Extracted information:
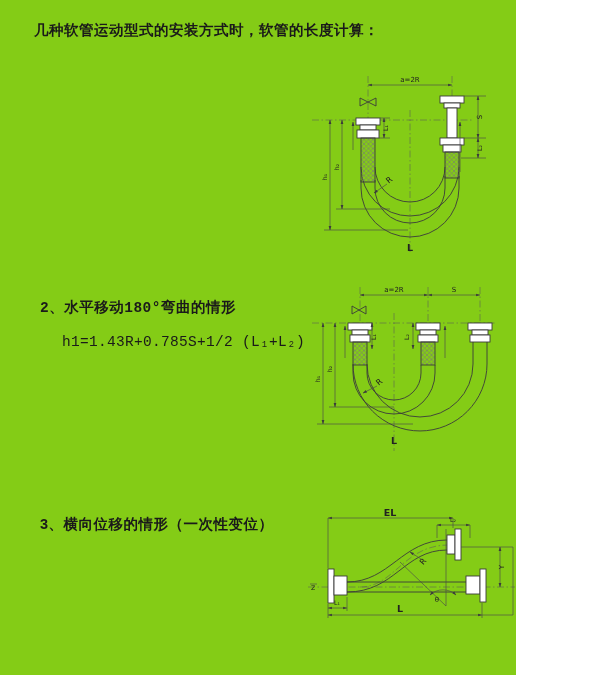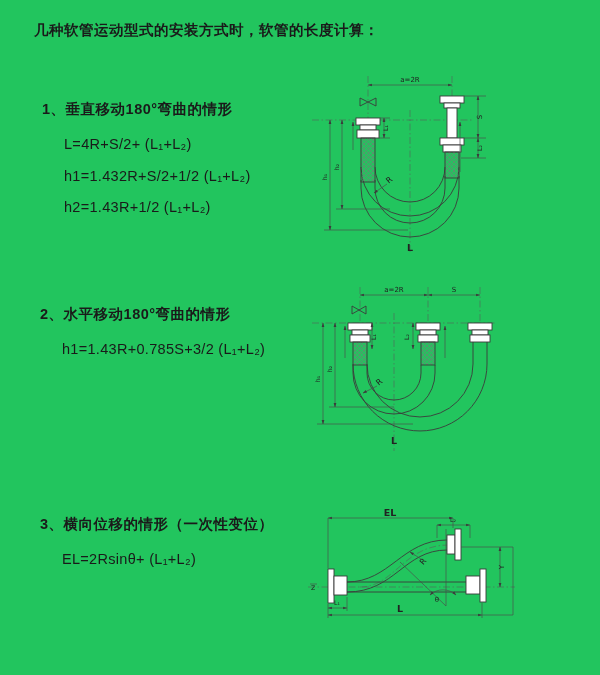--- a/index.html
+++ b/index.html
@@ -3,7 +3,7 @@
 <meta charset="utf-8">
 <style>
   html,body{margin:0;padding:0;background:#ffffff;}
-  #page{position:relative;width:600px;height:675px;background:#22c55e;overflow:hidden;
+  #page{position:relative;width:516px;height:675px;background:#84cc16;overflow:hidden;
         font-family:"Liberation Sans","DejaVu Sans",sans-serif;color:#1a1a1a;}
   .abs{position:absolute;}
   #doc-title{left:34px;top:21px;font-size:14.5px;font-weight:bold;letter-spacing:.5px;}

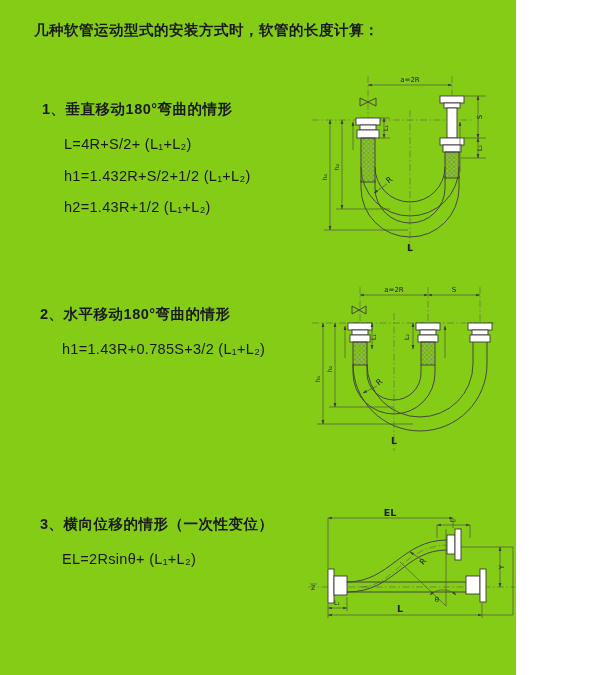--- a/index.html
+++ b/index.html
@@ -26,12 +26,6 @@
 
   <div id="doc-title" class="abs">几种软管运动型式的安装方式时，软管的长度计算：</div>
 
-  <div class="section" style="left:42px;top:100px;">
-    <div class="sec-heading">1、垂直移动180°弯曲的情形</div>
-    <div class="formula">L=4R+S/2+ (L₁+L₂)</div>
-    <div class="formula">h1=1.432R+S/2+1/2 (L₁+L₂)</div>
-    <div class="formula">h2=1.43R+1/2 (L₁+L₂)</div>
-  </div>
 
   <div class="section" style="left:40px;top:305px;">
     <div class="sec-heading">2、水平移动180°弯曲的情形</div>

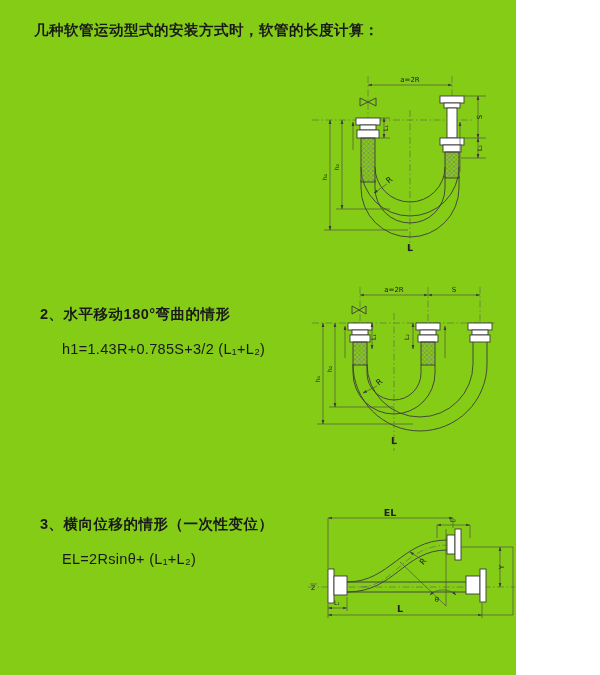--- a/index.html
+++ b/index.html
@@ -27,7 +27,7 @@
   <div id="doc-title" class="abs">几种软管运动型式的安装方式时，软管的长度计算：</div>
 
 
-  <div class="section" style="left:40px;top:305px;">
+  <div class="section" style="left:40px;top:298px;font-family:Liberation Mono, monospace;">
     <div class="sec-heading">2、水平移动180°弯曲的情形</div>
     <div class="formula">h1=1.43R+0.785S+3/2 (L₁+L₂)</div>
   </div>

Description of the task: Every line above should be retyped exactly; the pictures do not belong in the copy.

Response for this exercise:
--- a/index.html
+++ b/index.html
@@ -3,7 +3,7 @@
 <meta charset="utf-8">
 <style>
   html,body{margin:0;padding:0;background:#ffffff;}
-  #page{position:relative;width:600px;height:675px;background:#22c55e;overflow:hidden;
+  #page{position:relative;width:516px;height:675px;background:#84cc16;overflow:hidden;
         font-family:"Liberation Sans","DejaVu Sans",sans-serif;color:#1a1a1a;}
   .abs{position:absolute;}
   #doc-title{left:34px;top:21px;font-size:14.5px;font-weight:bold;letter-spacing:.5px;}

--- a/index.html
+++ b/index.html
@@ -26,12 +26,6 @@
 
   <div id="doc-title" class="abs">几种软管运动型式的安装方式时，软管的长度计算：</div>
 
-  <div class="section" style="left:42px;top:100px;">
-    <div class="sec-heading">1、垂直移动180°弯曲的情形</div>
-    <div class="formula">L=4R+S/2+ (L₁+L₂)</div>
-    <div class="formula">h1=1.432R+S/2+1/2 (L₁+L₂)</div>
-    <div class="formula">h2=1.43R+1/2 (L₁+L₂)</div>
-  </div>
 
   <div class="section" style="left:40px;top:305px;">
     <div class="sec-heading">2、水平移动180°弯曲的情形</div>

--- a/index.html
+++ b/index.html
@@ -27,7 +27,7 @@
   <div id="doc-title" class="abs">几种软管运动型式的安装方式时，软管的长度计算：</div>
 
 
-  <div class="section" style="left:40px;top:305px;">
+  <div class="section" style="left:40px;top:298px;font-family:Liberation Mono, monospace;">
     <div class="sec-heading">2、水平移动180°弯曲的情形</div>
     <div class="formula">h1=1.43R+0.785S+3/2 (L₁+L₂)</div>
   </div>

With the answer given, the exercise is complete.